David Lynch is no stranger to using the femme-fatal archetype. In Lost Highway (1997), Patricia Arquette stars as Renee Madison and Alice Wakefield, each of whom have very distinct dissimilarities. However, much of the film’s evidence points to the idea that they are indeed the same person. But, are they really?

After Fred (Bill Pullman) begins to suspect his wife Renee of infidelity, he kills her in a crime of passion. Unable to live with his actions, Fred then creates an alternate reality in which everything about his life is different, including his own identity and lover.

After Fred’s transformation into Pete (Balthazar Getty), Alice soon becomes the object of the young mechanic’s affection. But, like Fred and Renee’s situation, Pete and Alice’s relationship is troubled. Alice is already the mistress of Mr. Eddie (Robert Loggia), a volatile gangster who employs the damsel in the porn films he produces.

There are intentionally contrasting pieces of evidence that hint the truth behind the Renee-Alice connection.

Both Renee and Alice’s appearances, particularly their wardrobe, are in stark contrast to one another. Renee wears darker-colored clothing and has red hair, while Alice wears lighter-colored clothing and has blonde hair.

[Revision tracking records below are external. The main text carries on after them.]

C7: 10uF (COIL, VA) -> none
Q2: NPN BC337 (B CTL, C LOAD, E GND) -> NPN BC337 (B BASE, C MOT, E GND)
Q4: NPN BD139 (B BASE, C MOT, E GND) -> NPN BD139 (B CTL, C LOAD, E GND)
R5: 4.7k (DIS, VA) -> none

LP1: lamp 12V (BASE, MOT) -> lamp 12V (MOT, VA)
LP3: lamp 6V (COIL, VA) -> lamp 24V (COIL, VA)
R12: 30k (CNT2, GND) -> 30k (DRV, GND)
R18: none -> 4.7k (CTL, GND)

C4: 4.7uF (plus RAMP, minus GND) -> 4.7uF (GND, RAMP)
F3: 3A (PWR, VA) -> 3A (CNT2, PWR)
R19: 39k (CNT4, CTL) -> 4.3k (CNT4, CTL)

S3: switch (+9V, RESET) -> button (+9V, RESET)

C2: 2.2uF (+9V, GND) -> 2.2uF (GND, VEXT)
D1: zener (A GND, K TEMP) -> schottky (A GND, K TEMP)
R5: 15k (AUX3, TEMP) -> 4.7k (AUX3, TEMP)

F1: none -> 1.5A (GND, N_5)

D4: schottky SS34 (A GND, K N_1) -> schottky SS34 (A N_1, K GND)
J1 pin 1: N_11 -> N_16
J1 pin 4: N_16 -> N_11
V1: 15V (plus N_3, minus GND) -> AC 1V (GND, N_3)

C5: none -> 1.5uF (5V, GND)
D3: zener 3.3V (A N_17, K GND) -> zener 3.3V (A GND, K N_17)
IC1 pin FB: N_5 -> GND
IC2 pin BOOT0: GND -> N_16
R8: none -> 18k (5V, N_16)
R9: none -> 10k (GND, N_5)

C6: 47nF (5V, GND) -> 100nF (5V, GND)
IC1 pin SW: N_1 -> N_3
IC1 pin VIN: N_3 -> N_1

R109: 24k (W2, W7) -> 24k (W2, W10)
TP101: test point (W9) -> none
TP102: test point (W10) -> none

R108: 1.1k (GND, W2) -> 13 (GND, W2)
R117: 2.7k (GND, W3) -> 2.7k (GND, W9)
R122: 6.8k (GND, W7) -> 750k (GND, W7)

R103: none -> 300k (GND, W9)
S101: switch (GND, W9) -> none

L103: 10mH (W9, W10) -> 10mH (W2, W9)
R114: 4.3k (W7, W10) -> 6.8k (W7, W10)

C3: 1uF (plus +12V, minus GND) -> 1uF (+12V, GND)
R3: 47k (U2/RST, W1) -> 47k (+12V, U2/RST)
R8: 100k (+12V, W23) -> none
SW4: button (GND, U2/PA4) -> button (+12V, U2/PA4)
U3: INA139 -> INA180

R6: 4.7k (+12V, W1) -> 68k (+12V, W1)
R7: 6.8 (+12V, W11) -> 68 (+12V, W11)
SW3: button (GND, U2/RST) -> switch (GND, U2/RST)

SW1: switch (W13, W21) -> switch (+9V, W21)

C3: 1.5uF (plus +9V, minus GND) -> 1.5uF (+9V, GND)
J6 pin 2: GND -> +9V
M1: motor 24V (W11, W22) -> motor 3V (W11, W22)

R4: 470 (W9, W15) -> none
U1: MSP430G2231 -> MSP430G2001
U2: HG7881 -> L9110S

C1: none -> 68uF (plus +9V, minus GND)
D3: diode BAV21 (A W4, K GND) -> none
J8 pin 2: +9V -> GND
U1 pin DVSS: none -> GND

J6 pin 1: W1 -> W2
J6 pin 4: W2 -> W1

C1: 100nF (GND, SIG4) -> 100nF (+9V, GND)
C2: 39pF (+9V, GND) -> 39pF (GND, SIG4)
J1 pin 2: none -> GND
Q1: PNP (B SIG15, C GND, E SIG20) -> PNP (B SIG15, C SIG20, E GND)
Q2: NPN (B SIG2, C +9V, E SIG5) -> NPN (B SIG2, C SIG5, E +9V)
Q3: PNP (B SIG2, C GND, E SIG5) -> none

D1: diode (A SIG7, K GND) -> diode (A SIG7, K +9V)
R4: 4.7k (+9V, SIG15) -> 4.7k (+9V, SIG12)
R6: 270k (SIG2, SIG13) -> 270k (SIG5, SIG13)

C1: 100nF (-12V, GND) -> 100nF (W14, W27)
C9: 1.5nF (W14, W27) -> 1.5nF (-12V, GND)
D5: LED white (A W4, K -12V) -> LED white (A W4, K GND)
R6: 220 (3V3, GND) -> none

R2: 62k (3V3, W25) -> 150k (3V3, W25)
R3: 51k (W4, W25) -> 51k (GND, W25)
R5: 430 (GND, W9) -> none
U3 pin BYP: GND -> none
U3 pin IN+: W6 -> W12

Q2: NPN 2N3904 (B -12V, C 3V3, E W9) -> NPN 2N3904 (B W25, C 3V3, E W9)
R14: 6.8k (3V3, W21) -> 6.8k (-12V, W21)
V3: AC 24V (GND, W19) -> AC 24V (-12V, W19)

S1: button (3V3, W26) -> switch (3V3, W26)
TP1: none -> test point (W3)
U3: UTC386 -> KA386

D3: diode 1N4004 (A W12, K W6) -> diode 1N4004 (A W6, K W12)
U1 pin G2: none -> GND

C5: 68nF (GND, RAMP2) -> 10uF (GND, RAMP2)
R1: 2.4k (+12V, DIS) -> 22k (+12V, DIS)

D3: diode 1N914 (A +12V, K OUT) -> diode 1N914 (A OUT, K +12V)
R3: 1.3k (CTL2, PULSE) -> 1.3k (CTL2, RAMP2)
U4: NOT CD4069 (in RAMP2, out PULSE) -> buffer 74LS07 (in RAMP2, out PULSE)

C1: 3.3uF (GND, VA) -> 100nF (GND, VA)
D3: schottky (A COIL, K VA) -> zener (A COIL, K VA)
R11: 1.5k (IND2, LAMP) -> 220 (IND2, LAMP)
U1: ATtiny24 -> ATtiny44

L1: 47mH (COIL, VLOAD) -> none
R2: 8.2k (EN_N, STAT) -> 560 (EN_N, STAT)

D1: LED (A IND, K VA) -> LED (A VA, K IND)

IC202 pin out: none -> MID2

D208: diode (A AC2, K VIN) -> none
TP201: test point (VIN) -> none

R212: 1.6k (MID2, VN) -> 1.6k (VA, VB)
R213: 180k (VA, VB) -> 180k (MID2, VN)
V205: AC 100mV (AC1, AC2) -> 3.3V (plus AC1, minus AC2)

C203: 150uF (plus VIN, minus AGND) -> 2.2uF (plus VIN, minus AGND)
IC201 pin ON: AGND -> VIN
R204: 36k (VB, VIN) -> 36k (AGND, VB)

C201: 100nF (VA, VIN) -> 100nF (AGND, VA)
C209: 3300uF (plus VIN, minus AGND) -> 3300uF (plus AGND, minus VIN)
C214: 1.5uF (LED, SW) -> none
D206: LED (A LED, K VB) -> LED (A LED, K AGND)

Early in the film, as Fred and Renee make unsatisfying love, Renee wraps her hand around Fred’s neck. Her nails are painted black. This scene is mirrored later in the film when Pete makes passionate love to Alice. Contrasting her alter ego, Alice’s nails are painted white.

Moments after a particularly grisly murder, Pete spots a rather puzzling photograph in the victim’s living room that shows both Renee and Alice, standing side by side. However, when the police arrive on the scene, only Renee appears in the photograph.

So are Renee and Alice really the same person? The answer is: sort of. Renee is dark and Alice is light. Renee is Alice’s opposite, her negative, and vice versa. But, most of all, both serve as the crown jewel to the male protagonists.

Before Pete’s reversion back to Fred, Alice whispers in his hear, “You’ll never have me.” This is a reminder that no matter what, the protagonist, whoever he is, will never get the film’s femme-fatale, no matter who she is.